Choques de Oferta e Volatilidade nos Fornecimentos
O mercado foi pontuado por choques. O mais notável detetado foi um choque de preço nas importações do Reino Unido em 2023, com um aumento anómalo de 334,9%, indicando uma disrupção específica. A volatilidade (medida pelo coeficiente de variação) é geralmente mais elevada nas importações da UE, com parceiros como o Reino Unido (CV=2,94) e o Japão (CV=2,02) a apresentarem os fluxos mais instáveis. Do lado das exportações, os fluxos para Hong Kong (CV=1,11) e Taiwan (CV=1,37) são os mais voláteis.
Reestruturação Interna: Produção, Especialização e Autonomia
Além do comércio, a estrutura produtiva e a posição estratégica da UE na cadeia de valor também evoluíram significativamente.

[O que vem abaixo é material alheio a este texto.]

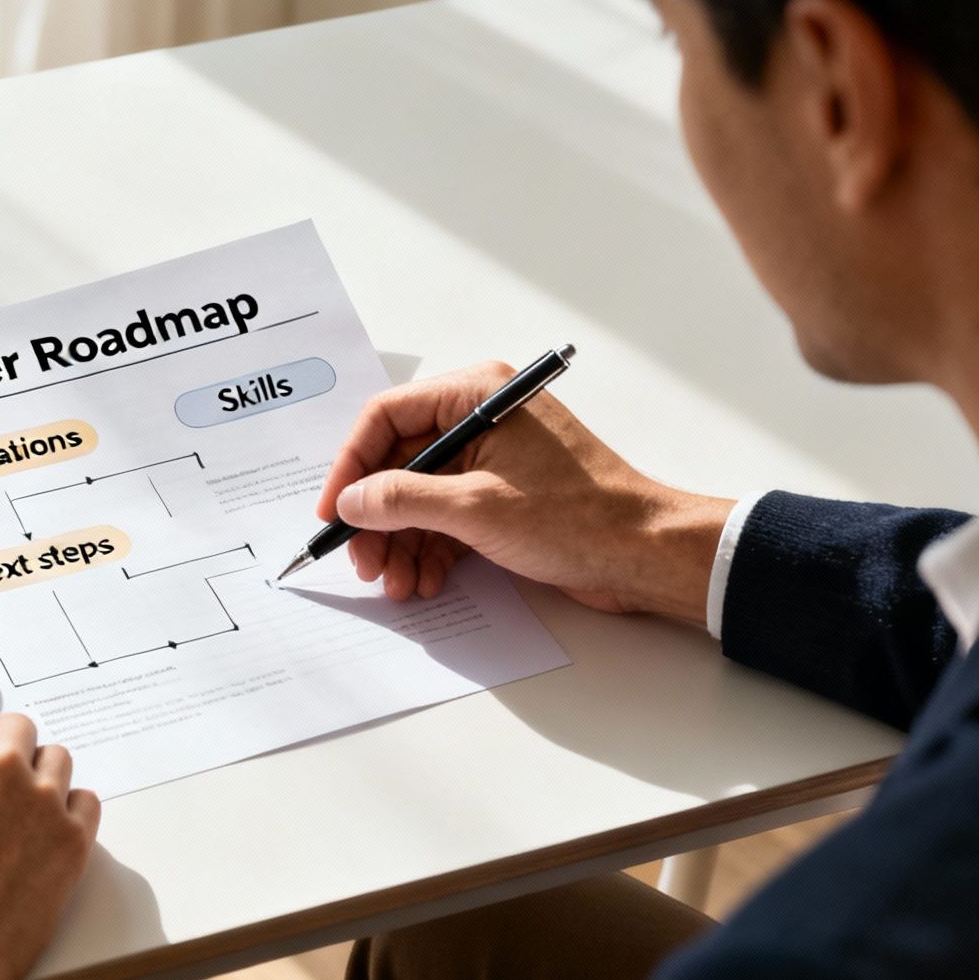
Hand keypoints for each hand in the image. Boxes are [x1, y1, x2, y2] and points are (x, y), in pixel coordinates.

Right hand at [0, 692, 100, 979]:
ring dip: (37, 774)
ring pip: (55, 757)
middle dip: (2, 747)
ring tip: (16, 814)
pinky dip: (68, 809)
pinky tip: (43, 833)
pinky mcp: (74, 839)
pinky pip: (86, 799)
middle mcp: (1, 764)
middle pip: (18, 725)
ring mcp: (44, 800)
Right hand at [317, 361, 734, 621]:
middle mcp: (482, 419)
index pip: (387, 418)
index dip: (352, 466)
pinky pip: (447, 518)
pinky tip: (426, 582)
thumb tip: (352, 501)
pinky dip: (431, 551)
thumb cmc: (579, 517)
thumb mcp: (475, 508)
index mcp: (478, 395)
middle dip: (378, 518)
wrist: (644, 554)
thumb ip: (402, 501)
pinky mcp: (503, 497)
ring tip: (398, 584)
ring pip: (421, 497)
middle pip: (400, 463)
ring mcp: (493, 460)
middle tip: (364, 562)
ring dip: (402, 543)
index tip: (334, 510)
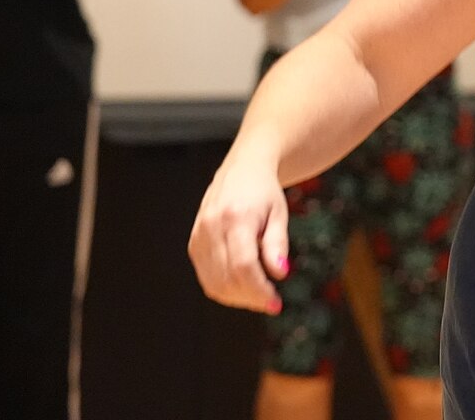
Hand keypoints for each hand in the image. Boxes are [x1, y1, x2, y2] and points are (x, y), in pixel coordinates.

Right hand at [187, 148, 290, 313]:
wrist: (241, 170)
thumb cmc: (264, 193)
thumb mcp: (279, 214)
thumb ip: (277, 244)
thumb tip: (280, 273)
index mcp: (235, 217)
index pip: (243, 265)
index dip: (259, 290)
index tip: (275, 303)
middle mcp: (211, 227)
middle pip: (227, 278)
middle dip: (251, 298)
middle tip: (270, 302)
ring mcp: (199, 236)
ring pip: (213, 283)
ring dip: (237, 298)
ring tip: (259, 295)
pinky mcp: (193, 244)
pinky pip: (206, 278)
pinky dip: (225, 289)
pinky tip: (243, 288)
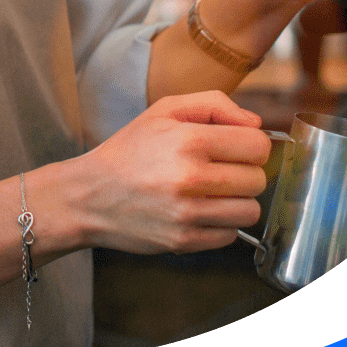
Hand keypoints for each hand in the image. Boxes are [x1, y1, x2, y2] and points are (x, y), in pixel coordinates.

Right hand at [64, 91, 270, 253]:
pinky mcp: (184, 241)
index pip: (257, 145)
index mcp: (189, 140)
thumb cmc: (129, 150)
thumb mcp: (164, 111)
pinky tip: (201, 211)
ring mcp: (187, 214)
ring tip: (214, 192)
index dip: (252, 144)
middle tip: (221, 170)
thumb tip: (256, 124)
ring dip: (238, 201)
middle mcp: (190, 178)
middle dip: (246, 172)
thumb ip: (214, 105)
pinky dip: (222, 224)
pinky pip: (231, 236)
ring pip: (250, 211)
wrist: (89, 195)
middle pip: (258, 179)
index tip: (237, 147)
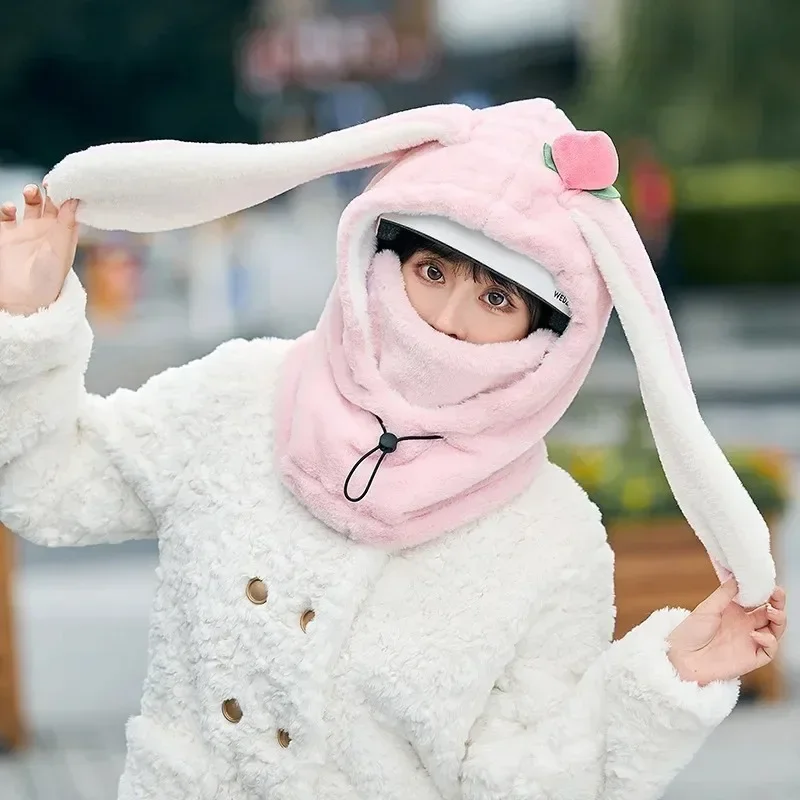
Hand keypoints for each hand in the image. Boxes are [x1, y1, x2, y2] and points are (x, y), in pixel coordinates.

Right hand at [0, 185, 79, 315]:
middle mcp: (47, 232)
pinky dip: (6, 208)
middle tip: (48, 183)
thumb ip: (66, 225)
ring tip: (30, 192)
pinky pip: (5, 215)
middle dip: (50, 190)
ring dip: (30, 195)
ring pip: (30, 205)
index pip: (70, 209)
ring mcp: (26, 233)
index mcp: (65, 236)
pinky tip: (9, 209)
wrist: (23, 300)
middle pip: (51, 203)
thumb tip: (74, 199)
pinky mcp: (6, 236)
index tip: (67, 183)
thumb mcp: (60, 251)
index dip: (69, 195)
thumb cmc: (47, 281)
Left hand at [666, 579, 786, 685]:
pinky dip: (769, 641)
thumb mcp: (707, 607)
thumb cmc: (690, 632)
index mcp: (735, 611)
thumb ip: (725, 593)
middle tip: (778, 595)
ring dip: (779, 620)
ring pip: (775, 630)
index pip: (758, 600)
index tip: (770, 584)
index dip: (767, 592)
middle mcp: (745, 626)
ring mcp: (749, 642)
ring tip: (772, 611)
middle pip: (771, 614)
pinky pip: (769, 651)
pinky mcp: (751, 658)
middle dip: (778, 603)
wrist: (682, 658)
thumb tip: (738, 576)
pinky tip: (756, 634)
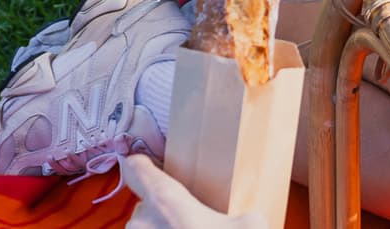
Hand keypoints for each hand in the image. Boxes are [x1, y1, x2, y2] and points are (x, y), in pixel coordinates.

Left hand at [119, 154, 265, 228]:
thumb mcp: (252, 225)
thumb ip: (242, 214)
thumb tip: (246, 220)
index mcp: (166, 202)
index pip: (136, 168)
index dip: (143, 166)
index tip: (148, 166)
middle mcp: (142, 224)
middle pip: (145, 207)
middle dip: (165, 217)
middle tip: (193, 226)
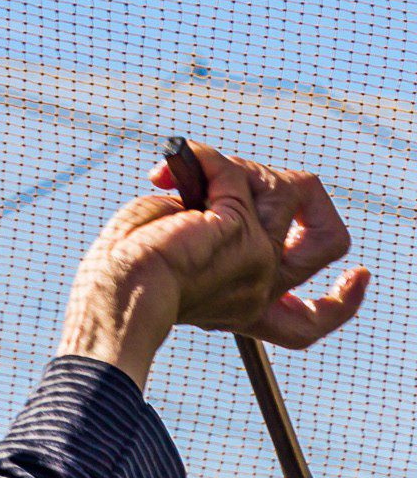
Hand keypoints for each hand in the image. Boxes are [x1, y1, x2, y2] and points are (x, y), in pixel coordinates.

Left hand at [57, 140, 369, 388]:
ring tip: (181, 179)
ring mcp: (259, 260)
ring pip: (282, 189)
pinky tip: (172, 170)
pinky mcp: (238, 228)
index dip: (346, 299)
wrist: (118, 291)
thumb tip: (224, 177)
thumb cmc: (125, 274)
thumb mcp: (187, 251)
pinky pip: (232, 169)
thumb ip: (218, 220)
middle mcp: (263, 289)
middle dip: (286, 194)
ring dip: (233, 170)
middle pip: (324, 239)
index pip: (314, 320)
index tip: (358, 274)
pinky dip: (203, 157)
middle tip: (225, 189)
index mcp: (247, 309)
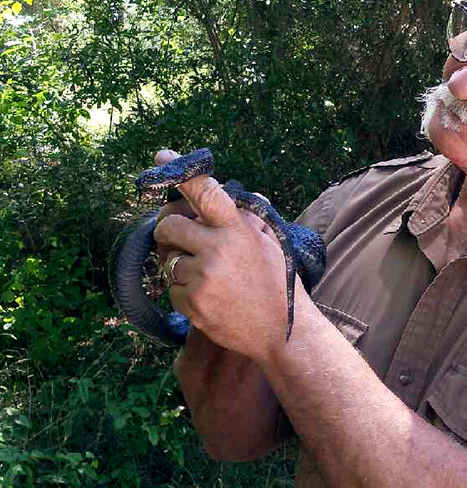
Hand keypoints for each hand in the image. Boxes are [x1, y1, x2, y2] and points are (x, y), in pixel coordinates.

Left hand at [152, 150, 301, 359]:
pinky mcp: (192, 302)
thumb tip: (238, 194)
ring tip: (206, 278)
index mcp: (237, 228)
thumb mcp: (271, 243)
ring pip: (168, 261)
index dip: (180, 172)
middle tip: (177, 242)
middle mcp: (218, 248)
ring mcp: (203, 276)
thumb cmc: (279, 284)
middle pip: (168, 226)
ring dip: (179, 267)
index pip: (204, 191)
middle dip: (168, 233)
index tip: (162, 156)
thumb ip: (248, 219)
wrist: (283, 331)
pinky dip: (183, 293)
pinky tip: (208, 298)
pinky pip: (170, 289)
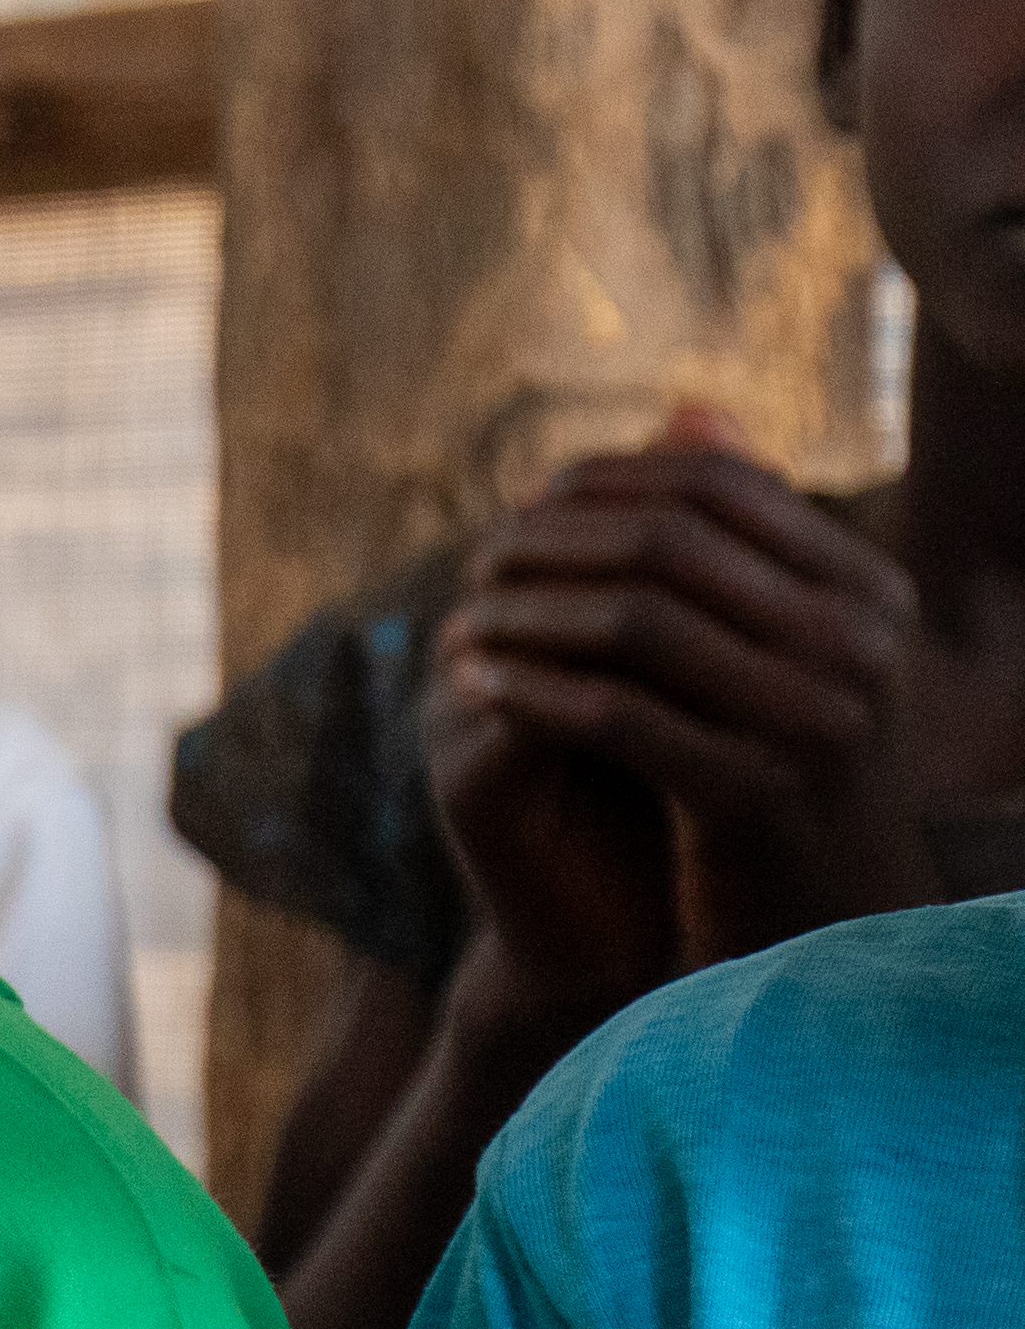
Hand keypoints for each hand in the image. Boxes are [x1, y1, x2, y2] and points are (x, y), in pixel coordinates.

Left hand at [437, 410, 928, 982]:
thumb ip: (736, 538)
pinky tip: (472, 684)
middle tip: (477, 555)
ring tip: (461, 618)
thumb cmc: (788, 766)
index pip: (718, 489)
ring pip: (633, 623)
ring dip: (528, 613)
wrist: (830, 918)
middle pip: (668, 544)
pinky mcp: (755, 796)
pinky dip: (529, 690)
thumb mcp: (782, 643)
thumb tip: (687, 410)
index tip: (523, 501)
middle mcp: (857, 644)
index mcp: (867, 593)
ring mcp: (814, 720)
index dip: (606, 484)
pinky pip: (615, 716)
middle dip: (554, 542)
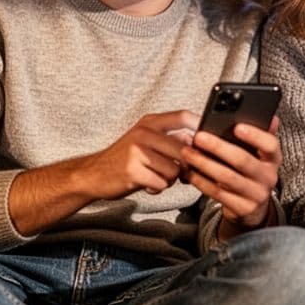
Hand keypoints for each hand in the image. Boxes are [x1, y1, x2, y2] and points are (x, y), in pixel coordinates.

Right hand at [9, 110, 199, 235]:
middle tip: (178, 172)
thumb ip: (172, 140)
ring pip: (174, 170)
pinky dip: (157, 188)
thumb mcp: (147, 141)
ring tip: (155, 177)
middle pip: (183, 149)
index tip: (210, 139)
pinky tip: (146, 184)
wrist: (94, 174)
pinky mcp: (132, 171)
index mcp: (149, 122)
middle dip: (186, 166)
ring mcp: (137, 151)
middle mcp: (143, 133)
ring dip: (169, 179)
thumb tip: (203, 144)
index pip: (182, 116)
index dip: (200, 125)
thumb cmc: (127, 159)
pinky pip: (161, 183)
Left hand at [183, 116, 281, 230]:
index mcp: (273, 159)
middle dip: (218, 147)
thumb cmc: (251, 172)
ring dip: (204, 164)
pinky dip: (202, 181)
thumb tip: (270, 117)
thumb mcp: (258, 155)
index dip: (255, 136)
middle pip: (243, 160)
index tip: (237, 127)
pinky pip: (218, 193)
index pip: (270, 145)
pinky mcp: (242, 208)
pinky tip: (190, 172)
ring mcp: (256, 194)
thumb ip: (260, 136)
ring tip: (188, 153)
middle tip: (199, 137)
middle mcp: (268, 177)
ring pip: (227, 177)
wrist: (253, 207)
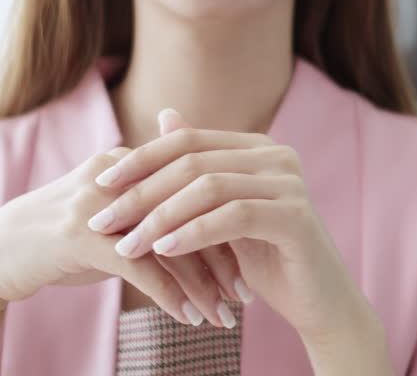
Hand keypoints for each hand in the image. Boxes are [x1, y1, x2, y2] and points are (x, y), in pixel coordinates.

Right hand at [0, 143, 245, 326]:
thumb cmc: (56, 242)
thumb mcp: (108, 220)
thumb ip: (151, 216)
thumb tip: (201, 230)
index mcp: (129, 163)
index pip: (195, 192)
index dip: (227, 227)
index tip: (253, 260)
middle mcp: (119, 175)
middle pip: (191, 213)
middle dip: (225, 258)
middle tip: (249, 293)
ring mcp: (100, 203)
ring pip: (172, 243)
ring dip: (204, 285)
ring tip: (227, 316)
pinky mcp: (82, 236)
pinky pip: (143, 268)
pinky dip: (173, 295)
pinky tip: (191, 318)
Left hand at [92, 109, 373, 341]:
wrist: (317, 301)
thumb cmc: (266, 258)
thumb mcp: (222, 213)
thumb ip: (197, 169)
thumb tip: (164, 115)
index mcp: (257, 148)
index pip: (188, 141)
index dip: (141, 159)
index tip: (99, 184)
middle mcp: (277, 155)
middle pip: (193, 162)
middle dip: (141, 193)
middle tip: (102, 220)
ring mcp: (289, 183)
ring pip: (209, 187)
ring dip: (159, 218)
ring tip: (126, 245)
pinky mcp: (295, 216)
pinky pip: (233, 217)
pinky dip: (193, 232)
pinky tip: (164, 249)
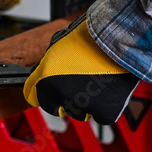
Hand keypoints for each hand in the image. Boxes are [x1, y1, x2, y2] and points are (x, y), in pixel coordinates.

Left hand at [23, 15, 139, 123]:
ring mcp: (82, 106)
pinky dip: (103, 107)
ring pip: (78, 112)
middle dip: (63, 97)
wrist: (118, 37)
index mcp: (46, 78)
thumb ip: (48, 64)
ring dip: (84, 102)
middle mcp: (60, 95)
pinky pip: (99, 115)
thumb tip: (44, 73)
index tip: (47, 92)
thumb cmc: (91, 36)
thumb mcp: (59, 44)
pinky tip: (107, 90)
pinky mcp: (104, 112)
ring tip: (96, 82)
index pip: (32, 96)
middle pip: (56, 106)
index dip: (41, 91)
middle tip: (78, 83)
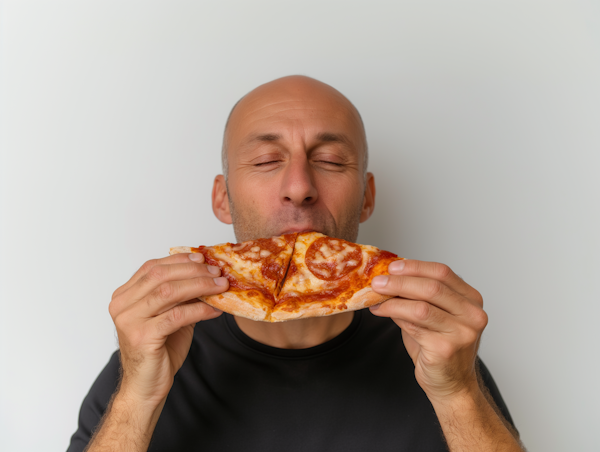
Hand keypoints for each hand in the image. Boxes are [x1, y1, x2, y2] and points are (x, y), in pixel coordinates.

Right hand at [108, 252, 228, 406]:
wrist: (146, 387)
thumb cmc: (158, 352)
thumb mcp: (171, 316)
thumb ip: (181, 295)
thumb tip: (208, 274)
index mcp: (124, 296)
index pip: (152, 267)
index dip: (179, 260)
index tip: (203, 258)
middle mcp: (121, 305)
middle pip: (160, 276)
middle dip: (193, 270)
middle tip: (217, 272)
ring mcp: (129, 320)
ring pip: (168, 292)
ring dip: (200, 286)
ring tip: (220, 287)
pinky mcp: (141, 336)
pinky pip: (176, 315)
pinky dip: (199, 310)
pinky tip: (215, 310)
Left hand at [369, 259, 487, 402]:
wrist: (452, 385)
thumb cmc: (440, 347)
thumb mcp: (433, 315)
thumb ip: (418, 296)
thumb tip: (389, 277)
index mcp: (471, 300)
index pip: (443, 273)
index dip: (415, 267)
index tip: (393, 266)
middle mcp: (472, 314)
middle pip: (432, 287)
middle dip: (400, 281)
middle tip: (378, 281)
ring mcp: (462, 332)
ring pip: (421, 306)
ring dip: (393, 299)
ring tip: (375, 296)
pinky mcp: (446, 348)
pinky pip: (413, 325)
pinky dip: (393, 315)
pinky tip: (381, 311)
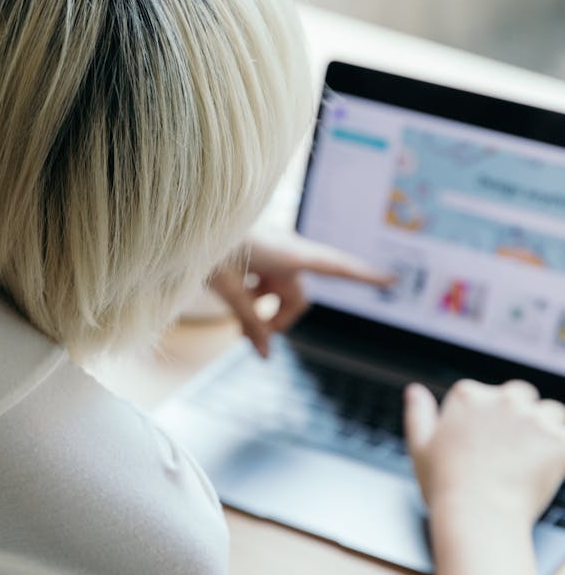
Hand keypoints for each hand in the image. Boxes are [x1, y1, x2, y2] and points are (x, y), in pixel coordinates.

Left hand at [208, 228, 391, 357]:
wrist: (182, 219)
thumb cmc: (207, 247)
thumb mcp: (228, 290)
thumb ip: (249, 322)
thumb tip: (265, 355)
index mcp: (290, 253)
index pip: (338, 267)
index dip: (365, 276)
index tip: (392, 280)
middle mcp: (287, 250)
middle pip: (296, 296)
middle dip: (276, 319)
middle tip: (247, 336)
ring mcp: (272, 250)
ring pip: (279, 290)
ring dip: (261, 307)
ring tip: (234, 318)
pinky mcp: (258, 251)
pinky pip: (267, 278)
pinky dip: (254, 293)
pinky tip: (232, 294)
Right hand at [404, 378, 564, 522]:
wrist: (478, 517)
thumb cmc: (447, 486)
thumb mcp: (421, 448)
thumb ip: (418, 414)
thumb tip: (415, 391)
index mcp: (468, 396)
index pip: (485, 393)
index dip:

O Declínio da Produção na UE e a Emergência de Núcleos Especializados
A produção industrial da UE em matéria-prima de vidro óptico sofreu um colapso. O volume produzido caiu 79,2% (de 12.042 para 2.507 toneladas) e o seu valor caiu 44,4%. Apesar disso, a especialização produtiva não desapareceu; concentrou-se. A Alemanha e a França detêm uma clara vantagem comparativa revelada (RCA), com RCAs de 3,56 e 2,13 respetivamente, sugerindo que a produção de alto valor migrou para estes núcleos, enquanto outros Estados-Membros desempenham um papel mais marginal na produção.
A Erosão da Vantagem Exportadora e o Aumento da Dependência Relativa
A propensão exportadora (a percentagem da produção exportada) da UE foi sempre elevada, mantendo-se acima dos 100% em vários anos, o que revela uma forte orientação para o mercado externo. Contudo, o indicador mais revelador é o grau de abertura e dependência externa. Embora a UE se mantenha um exportador líquido (a confiança nas importações líquidas é negativa), esta posição enfraqueceu-se em 30% ao longo do período. A combinação de produção interna em queda e volumes de exportação em declínio levanta questões sobre a autonomia estratégica da UE neste segmento de componentes críticos para as indústrias ótica e relojoeira.
O Paradoxo dos Segmentos de Produto: O Crescente Valor dos "Outros" Vidros
Uma análise por subproduto revela uma divergência importante. As exportações de vidros para lentes corretivas (701510) caíram a pique em volume (-71,7%), embora o seu preço tenha subido. Em contraste, as exportações do segmento residual 701590 (que inclui vidros de relojoaria) cresceram 325% em volume. Esta inversão de papéis, com o segmento 701590 a tornar-se dominante nas exportações, sugere uma mudança na vantagem competitiva da UE, afastando-se do segmento de lentes corretivas (mais intensivo em mão-de-obra e produção em massa) para nichos potencialmente mais especializados.
Conclusão
O mercado dos vidros de relojoaria (CN 7015) para a UE entre 2015 e 2025 passou por uma reestruturação profunda. O período foi caracterizado por uma contração volumétrica severa, tanto em exportações como em importações, mas atenuada por uma forte valorização dos preços, especialmente das importações. O comércio tornou-se altamente concentrado, com a Suíça e a China a dominarem as importações e as exportações, respetivamente, aumentando a dependência de poucos parceiros.
Internamente, a UE verificou um declínio acentuado da sua base produtiva, mas a especialização resistiu e concentrou-se geograficamente. A análise por segmento de produto aponta para uma mudança estratégica, com a UE a perder quota no segmento de lentes corretivas mas a ganhar terreno (em volume) nos "outros" vidros óticos. Em suma, o setor evoluiu para um modelo de menos volume, mas mais valor, onde a UE compete não por quantidade, mas por nichos de alto valor e especialização, enfrentando no entanto desafios significativos de autonomia e estabilidade das suas cadeias de abastecimento.